I picked up this little chest of drawers from a fella I met through Craigslist. Well, I technically met this dresser on Craigslist, knew I needed it in my life, and then met its owner when I picked it up. I purchased it for $50.00. Not too bad…more than I wanted to pay, but that was as low as he would go.
Yesterday was it’s “rehab” day. I had refinished a different dresser on Saturday and was planning to make this one match it, since they were both going to be going in our bedroom. Here’s a picture of the first one I finished.
1- Remove all the knobs and pulls. I used a drill to remove these, but you could use a simple screwdriver too, it would just take longer.
2- This next step is essential to refinishing any piece of furniture…sand it really well. This dresser had so much varnish on it that it needed a lot of sanding to get down to the wood. Even with using an electric sander my arms were sore the next morning.
3-After sanding, thoroughly wipe off the furniture to remove all the dust the sanding created.
4-Apply your first coat of paint. I brushed this one in Sherwin Williams Dover White, although in the past I’ve rolled paint on and also used a paint sprayer too. So really it’s up to you on how you want to paint it. This next picture is kinda halfway through painting the first coat of paint on.
6- Here’s where you get to be creative and it gets fun. In the past I’ve often just sanded some paint off in certain areas to give a chippy, distressed look, but I wanted to try something different with this set of furniture. I purchased Valspar’s antiquing glaze, pictured below, and applied it with an old, hard bristled brush. The glaze is workable for 15 minutes, so I let it set for a bit and then rubbed it off with an old t-shirt. If I finished a spot and then decided it needed more I would just reapply and then wipe it off again.
7- Once that dries, make sure to seal it with something. If you forget this step, your beautiful paint job will be more likely to mess up once you start using it. I used Minwax’s spray Polycrylic Protective Finish, but there’s kinds you can brush on too. I sprayed two coats of this on and let it sit for about an hour.

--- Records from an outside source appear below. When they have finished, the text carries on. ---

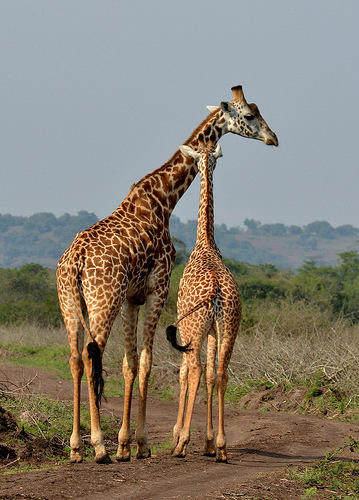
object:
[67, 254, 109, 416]
tail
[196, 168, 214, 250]
neck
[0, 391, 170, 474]
grass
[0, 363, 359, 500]
dirt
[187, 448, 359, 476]
shade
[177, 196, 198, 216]
clouds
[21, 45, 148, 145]
clouds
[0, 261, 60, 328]
bush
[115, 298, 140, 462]
legs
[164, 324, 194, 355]
hair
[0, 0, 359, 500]
poster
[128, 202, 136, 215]
brown spot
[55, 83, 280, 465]
adult giraffe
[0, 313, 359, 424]
grass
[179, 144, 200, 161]
ear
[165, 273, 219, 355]
tail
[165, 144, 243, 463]
giraffe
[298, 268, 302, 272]
foliage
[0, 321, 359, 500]
ground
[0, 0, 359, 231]
blue sky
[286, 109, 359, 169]
white clouds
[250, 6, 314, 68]
white clouds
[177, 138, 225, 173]
head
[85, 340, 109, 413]
hair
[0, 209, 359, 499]
wasteland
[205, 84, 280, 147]
head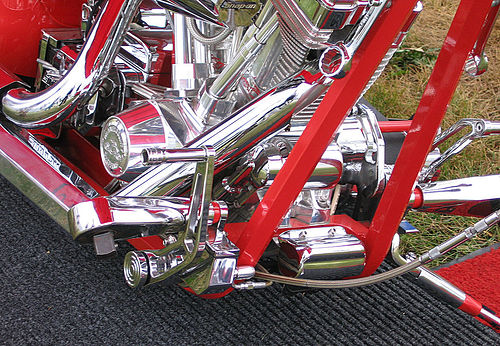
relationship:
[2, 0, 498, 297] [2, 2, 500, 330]
paint on motorcycle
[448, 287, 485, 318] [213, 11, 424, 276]
tape on bar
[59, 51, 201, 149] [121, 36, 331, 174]
reflection on chrome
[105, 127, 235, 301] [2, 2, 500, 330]
foot rest on motorcycle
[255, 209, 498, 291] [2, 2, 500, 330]
brake line on motorcycle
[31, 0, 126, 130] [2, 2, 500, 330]
exhaust tube on motorcycle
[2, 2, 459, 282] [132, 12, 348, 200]
motorcycle has suspension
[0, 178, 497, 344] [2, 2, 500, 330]
mat below motorcycle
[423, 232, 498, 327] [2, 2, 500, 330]
red mat below motorcycle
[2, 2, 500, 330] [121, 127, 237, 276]
motorcycle has break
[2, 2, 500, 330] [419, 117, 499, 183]
motorcycle has gear selector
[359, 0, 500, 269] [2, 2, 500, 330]
grass behind motorcycle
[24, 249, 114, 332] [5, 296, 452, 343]
grooves in carpet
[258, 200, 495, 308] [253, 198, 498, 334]
cable on bottom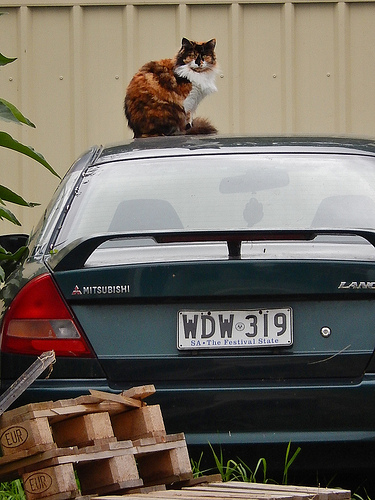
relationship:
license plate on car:
[178, 294, 300, 355] [64, 153, 367, 400]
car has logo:
[64, 153, 367, 400] [61, 272, 148, 309]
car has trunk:
[64, 153, 367, 400] [108, 249, 375, 400]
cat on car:
[134, 38, 229, 150] [64, 153, 367, 400]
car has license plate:
[64, 153, 367, 400] [178, 294, 300, 355]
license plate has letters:
[178, 294, 300, 355] [184, 313, 240, 340]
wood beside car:
[82, 389, 164, 491] [64, 153, 367, 400]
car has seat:
[64, 153, 367, 400] [125, 193, 187, 241]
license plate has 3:
[178, 294, 300, 355] [243, 310, 266, 342]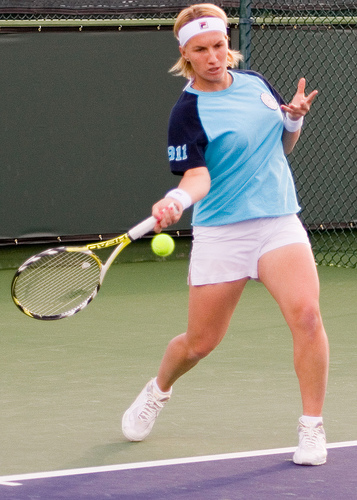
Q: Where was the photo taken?
A: At a tennis court.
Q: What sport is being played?
A: Tennis.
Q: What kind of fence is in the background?
A: Chain link.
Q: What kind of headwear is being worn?
A: A headband.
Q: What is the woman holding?
A: A tennis racket.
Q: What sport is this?
A: Tennis.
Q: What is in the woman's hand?
A: A racquet.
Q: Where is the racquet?
A: In the woman's hand.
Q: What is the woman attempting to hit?
A: The ball.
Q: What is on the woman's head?
A: A headband.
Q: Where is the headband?
A: Around the woman's head.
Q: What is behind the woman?
A: A fence.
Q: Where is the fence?
A: Behind the woman.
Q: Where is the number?
A: On the woman's shirt.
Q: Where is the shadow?
A: On the court.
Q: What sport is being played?
A: Tennis.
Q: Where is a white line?
A: On the court.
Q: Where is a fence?
A: Behind the player.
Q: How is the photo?
A: Clear.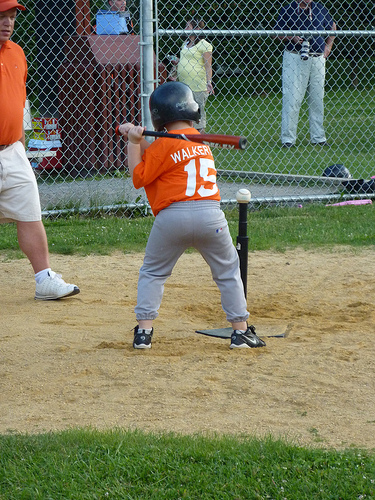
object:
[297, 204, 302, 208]
bat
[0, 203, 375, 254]
grass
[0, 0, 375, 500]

8- Put your knobs and pulls back on. Sometimes I will paint the knobs/pulls and sometimes I will replace them with different ones, but I simply reused most of the ones from this dresser because they had a lot of personality already. I did replace the top two knobs because they were pretty plain and boring. I had imagined using glass knobs, but then I looked around in my “spare knobs” container in the basement and discovered two from a previous job that I had leftover. They matched pretty great, so that ended up saving me some money!
The final product is something I’m pretty proud of! I think it has a weathered and worn, almost driftwood look to it. It’s not perfect, and that’s something that I like about it. It makes my heart happy!
Thanks for reading! If you try these tips, let me know how your project turns out!! I’d love to know!